8 2. Bagi guru, penelitian ini dapat dijadikan sebagai sumber informasi bahwa pembelajaran BbL dapat dijadikan sebagai salah satu alternatif untuk meningkatkan kemampuan koneksi matematis, berpikir kritis dan motivasi belajar siswa. 3. Bagi penulis dan pembaca, penelitian ini dapat menambah pengetahuan dan pengalaman dalam pembelajaran matematika dengan menerapkan pembelajaran BbL. E. Definisi Operasional Guna menghindari terjadinya perbedaan pemahaman terhadap istilahistilah yang digunakan dalam penelitian ini, maka beberapa istilah didefinisikan sebagai berikut: 1. Kemampuan koneksi matematis adalah kemampuan dalam mengaitkan konsep-konsep matematika baik antar konsep matematika itu sendiri maupun mengaitkan konsep matematika dengan bidang lain. Indikator kemampuan koneksi matematis yang akan digunakan dalam penelitian ini yaitu (1) mencari dan memahami hubungan antar konsep atau aturan matematika; (2) antara konsep atau aturan matematika dengan bidang studi lain; dan (3) antara konsep atau aturan matematika dengan aplikasi pada kehidupan nyata. 2. Kemampuan berpikir kritis matematis adalah kemampuan berpikir dalam menyelesaikan masalah matematika yang melibatkan pengetahuan matematika, penalaran matematika dan pembuktian matematika. Indikator kemampuan berpikir kritis yang diukur dalam penelitian ini diantaranya: (1) memberikan penjelasan sederhana (elementary clarification); (2) membangun keterampilan dasar (basic support); (3) membuat kesimpulan (inference); (4) membuat penjelasan lebih lanjut (advances clarification); (5) menentukan strategi dan taktik (strategi and tactics) untuk memecahkan masalah.

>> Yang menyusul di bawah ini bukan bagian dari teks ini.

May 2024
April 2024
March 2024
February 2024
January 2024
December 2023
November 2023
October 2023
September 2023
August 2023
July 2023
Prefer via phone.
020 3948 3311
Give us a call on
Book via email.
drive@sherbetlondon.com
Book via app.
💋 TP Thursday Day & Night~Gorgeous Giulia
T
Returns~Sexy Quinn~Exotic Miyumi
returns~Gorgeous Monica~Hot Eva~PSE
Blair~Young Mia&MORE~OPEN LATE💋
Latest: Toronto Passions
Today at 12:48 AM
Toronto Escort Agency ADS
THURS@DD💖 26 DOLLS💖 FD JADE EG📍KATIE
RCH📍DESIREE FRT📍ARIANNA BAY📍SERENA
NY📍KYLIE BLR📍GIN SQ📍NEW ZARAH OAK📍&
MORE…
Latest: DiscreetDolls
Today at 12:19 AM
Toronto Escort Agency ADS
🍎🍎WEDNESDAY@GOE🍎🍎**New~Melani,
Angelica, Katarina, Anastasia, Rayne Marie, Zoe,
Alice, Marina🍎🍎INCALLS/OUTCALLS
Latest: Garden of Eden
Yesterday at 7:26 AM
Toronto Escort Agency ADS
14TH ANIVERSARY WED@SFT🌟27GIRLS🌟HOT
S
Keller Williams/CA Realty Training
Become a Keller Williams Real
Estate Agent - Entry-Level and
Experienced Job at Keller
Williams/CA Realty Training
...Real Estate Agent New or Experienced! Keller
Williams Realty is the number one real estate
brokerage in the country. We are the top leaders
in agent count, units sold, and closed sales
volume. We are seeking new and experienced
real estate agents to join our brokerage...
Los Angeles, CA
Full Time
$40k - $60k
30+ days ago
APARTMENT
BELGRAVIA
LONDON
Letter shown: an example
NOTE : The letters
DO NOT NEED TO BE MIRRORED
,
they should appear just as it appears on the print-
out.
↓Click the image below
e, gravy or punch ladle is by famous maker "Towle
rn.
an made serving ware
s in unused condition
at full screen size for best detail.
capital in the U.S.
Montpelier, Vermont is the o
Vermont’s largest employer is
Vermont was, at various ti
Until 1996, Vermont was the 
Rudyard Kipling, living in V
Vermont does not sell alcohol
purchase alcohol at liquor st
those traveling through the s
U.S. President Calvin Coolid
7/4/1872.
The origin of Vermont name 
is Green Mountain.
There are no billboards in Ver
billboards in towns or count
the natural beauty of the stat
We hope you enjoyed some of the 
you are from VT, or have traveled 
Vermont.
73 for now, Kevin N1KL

9 3. Motivasi belajar adalah suatu daya, dorongan atau kekuatan, baik yang datang dari diri sendiri maupun dari luar yang mendorong siswa untuk belajar. Indikator motivasi belajar yang diukur dalam penelitian ini adalah (1) adanya dorongan dan kebutuhan belajar; (2) menunjukkan perhatian dan minat terhadap tugas; (3) tekun menghadapi tugas; (4) ulet menghadapi kesulitan; (5) adanya hasrat dan keinginan berhasil. 4. Pembelajaran BbL adalah pembelajaran yang diselaraskan dengan cara kerja otak yang didesain secara ilmiah untuk belajar. Pembelajaran ini mempertimbangkan apa yang sifatnya alami bagi otak dan bagaimana otak dipengaruhi oleh lingkungan dan pengalaman, serta tidak terfokus pada keterurutan, tetapi lebih mengutamakan pada kesenangan dan kecintaan siswa akan belajar. Fase pembelajaran BbL yaitu: (1) pra-pemaparan; (2) persiapan; (3) inisiasi dan akuisisi; (4) elaborasi; (5) inkubasi dan memasukkan memori; (6) verifikasi dan pengecekan keyakinan; serta (7) perayaan dan integrasi.